"It's kind of like a pot boiling over," says community activist Joe Dennis. "When it boils over, you don't know how much is going to boil over, and where it's going to go. This thing is not going to go away, and a lot of people are thinking, 'Well I'm going to stay on the sideline, and I'm not going to be pulled into this.' But you'll be surprised what something like this does. It's going to wind up involving everything else."
Councilman Louis Benjamin first brought a resolution to change the name of Willow Street to Martin Luther King Drive last September. Benjamin and Councilman Chris Williams ' the only two African-Americans on the council ' were the only councilmen to support the name change. And they have not let the issue die quietly.
At last Tuesday's council meeting, the proposition to have a major thoroughfare named after King failed for the fourth time, with votes on the nine-member council again falling seven to two along racial lines. The meeting drew out a number of supporters for the name change from across the state, who indicated that they did not intend to back down on the issue.
At the meeting, a frustrated Benjamin asked city-parish attorney Pat Ottinger to direct him on the process to revert Lafayette back to separate city and parish governments. Ja'Nelle Chargois, a local representative of the National Association for the Advancement of Colored People, later announced plans for a town hall meeting to rally support to undo Lafayette's city-parish charter. Backers of the street name change are also considering the possibility of filing a civil rights lawsuit against the city.
The seven white city-parish councilmen say they are reluctant to rename Willow Street in honor of King because of the disruption and financial burden it will place on the street's businesses and residents. Council chairman Rob Stevenson says even when the 911 emergency center recommends street name changes due to confusing name duplications, residents are still reluctant.
"It's for public safety," he says. "And even with that hanging over their heads we still get hammered. People just don't want their street name changed. It has nothing to do with race or politics. People just don't want it."
But several black community leaders who support the issue say the council is using financial constraints as a convenient excuse. Dennis says, "Even if somebody would come up with some way to pay [the address change costs], I still don't believe [the council] would support it."
John Bess, a teacher at Youngsville Middle School and the host of Voices of African Americans on Acadiana Open Channel, says a majority of the councilmen have no interest in having a prominent tribute to King in the city.
"You see no reverence, no caring whatsoever," he says. "When I got up and spoke at [last week's council] meeting, I saw some smiles, but I saw no understanding of what the people had said before me, or of what I was saying. I saw a solemnity with them that said, 'We have made up our minds; we are not going to change the name of the street, and that's it.'"

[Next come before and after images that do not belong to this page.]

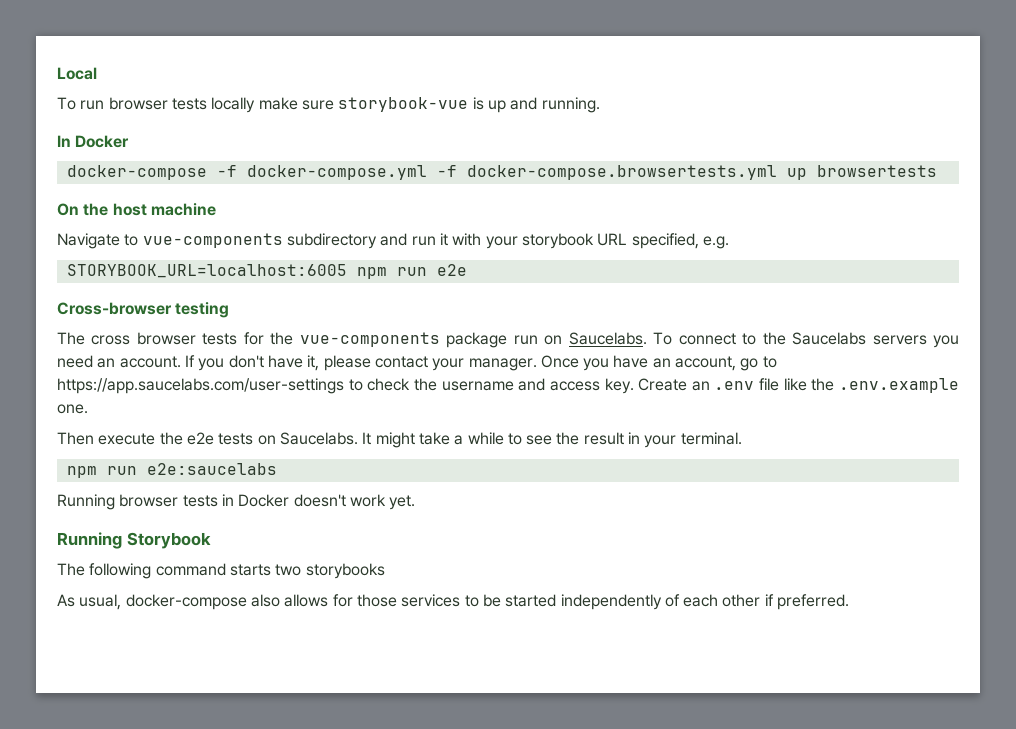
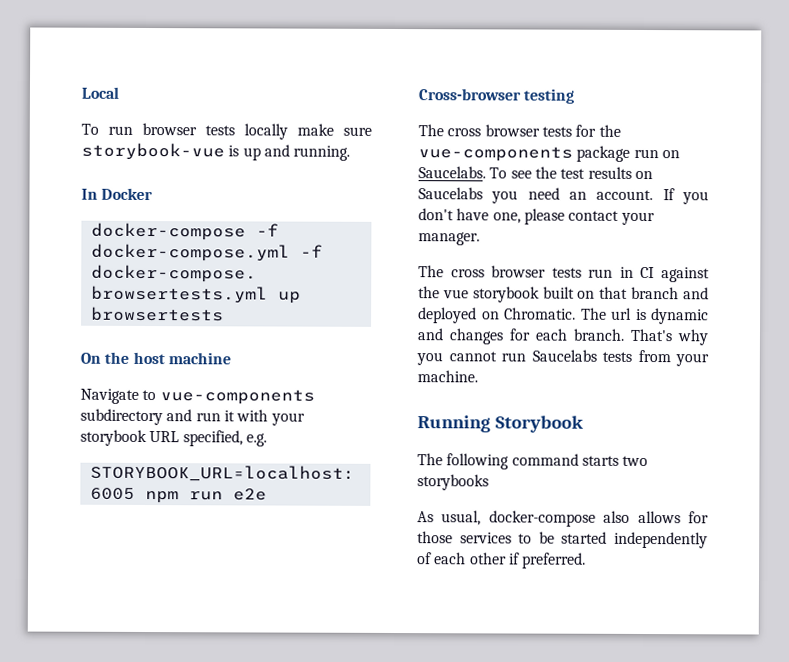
[678,332,927,345] connect to the Saucelabs servers -> [510,166,653,180] [418,187,483,200] see the test results on Saucelabs
[307,355,320,371] it, -> [492,212,521,224] one,
[540,355,777,371] [57,378,959,394] [57,404,88,414] [57,432,742,448] [66,463,277,478] [57,494,416,510] Once you have an account, go to https://app.saucelabs.com/user-settings to check the username and access key. Create an .env file like the .env.example one. // Then execute the e2e tests on Saucelabs. It might take a while to see the result in your terminal. // npm run e2e:saucelabs // Running browser tests in Docker doesn't work yet. -> [418,265,710,283] [418,286,709,303] [418,307,709,325] [417,328,709,346] [416,349,709,367] [417,370,478,383] // The cross browser tests run in CI against the vue storybook built on that branch and deployed on Chromatic. The url is dynamic and changes for each branch. That's why you cannot run Saucelabs tests from your machine.

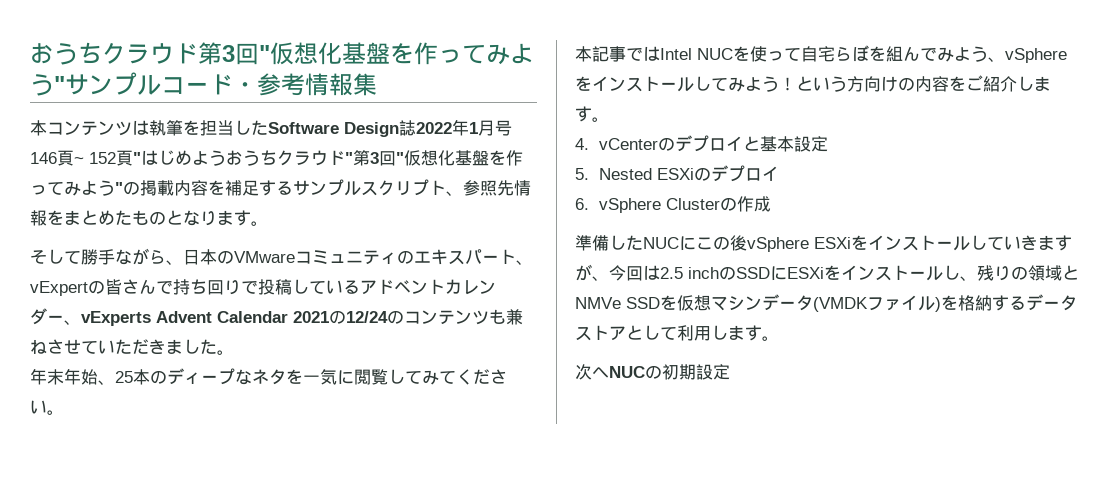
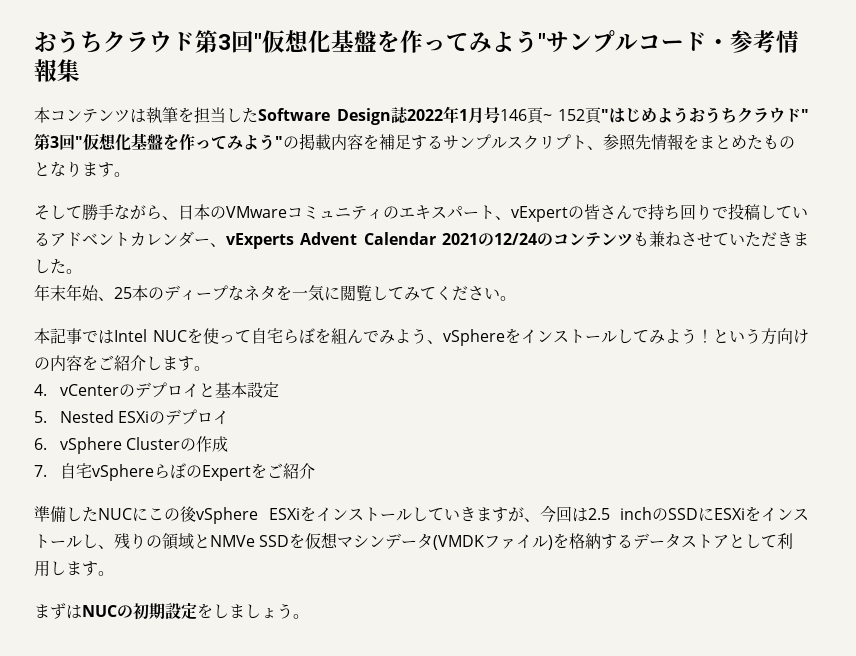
(771, 204) none -> [34,463,316,481] // 7.自宅vSphereらぼのExpertをご紹介
[575,364,609,380] 次へ -> [34,603,82,619] まずは
(730, 372) none -> [197,603,309,619] をしましょう。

Stevenson says that white councilmen have tried to compromise. He says counter proposals to name a future I-10 frontage road, rename Simcoe Street, which runs through Benjamin and Williams' majority black districts, or dedicate a section of a road as a memorial to King have all "been thrown back at us."
Councilman Bruce Conque wrote in an editorial that he met with interested parties to try and resolve the issue but said that Williams and Benjamin "have continued to play the race card in the public arena and destroyed any hopes of shaping a compromise."
Conque says Williams and Benjamin have done little to reach out to other councilmen. "You have one side saying it's Willow and nothing else," he says. "There is no compromise. There are no negotiations. To this date, neither Chris nor Louis has discussed it with me one-on-one."
The stage was set for controversy before the issue even surfaced. When the first resolution to rename Willow Street came before the council, many north side residents were still bitter over prior council actions that transferred funds away from I-10 frontage roads and the Committee to Rebuild Lafayette North.
Bess says if the council can't respect the north side's wishes on the renaming of a street, he sees little hope in their ability to look after the area's infrastructure and economic concerns. "From what I see, the councilmen, for whatever reason, they don't see the greatness of Dr. Martin Luther King," he says. "This is a symbolic gesture. It's the least [the council] could do. If you can't do the symbolic thing, and if you're going to act arrogant and put forth that arrogant overseer type mentality, then you can only expect hostility from those you seek to lord over."
Conque says he just wants the council to move on. "The one thing we have to do," he says, "is not let this issue adversely affect everything else we do. This is one issue. We have two years left on this council in which we have to address many other needs of the community."
But the issue isn't going away. Last week on radio station KJCB, Councilman Benjamin, along with Chargois, reiterated that Lafayette likes to pride itself on being progressive, but it could soon find itself getting national attention for being stuck in reverse.
"It seems like a tyranny of the majority at the Lafayette city parish council," Bess says. "And I think this issue will only get more steam and get hotter until we have a reasonable solution and a resolution that includes all of the councilmen."
"I don't know what the answer is," Dennis adds. "But my gut tells me that this issue is not going to go away, and it's going to cause a lot of problems for this city. The feeling of the community is that this whole thing should have been handled better. It's something that has exposed some things that people thought would all be behind us."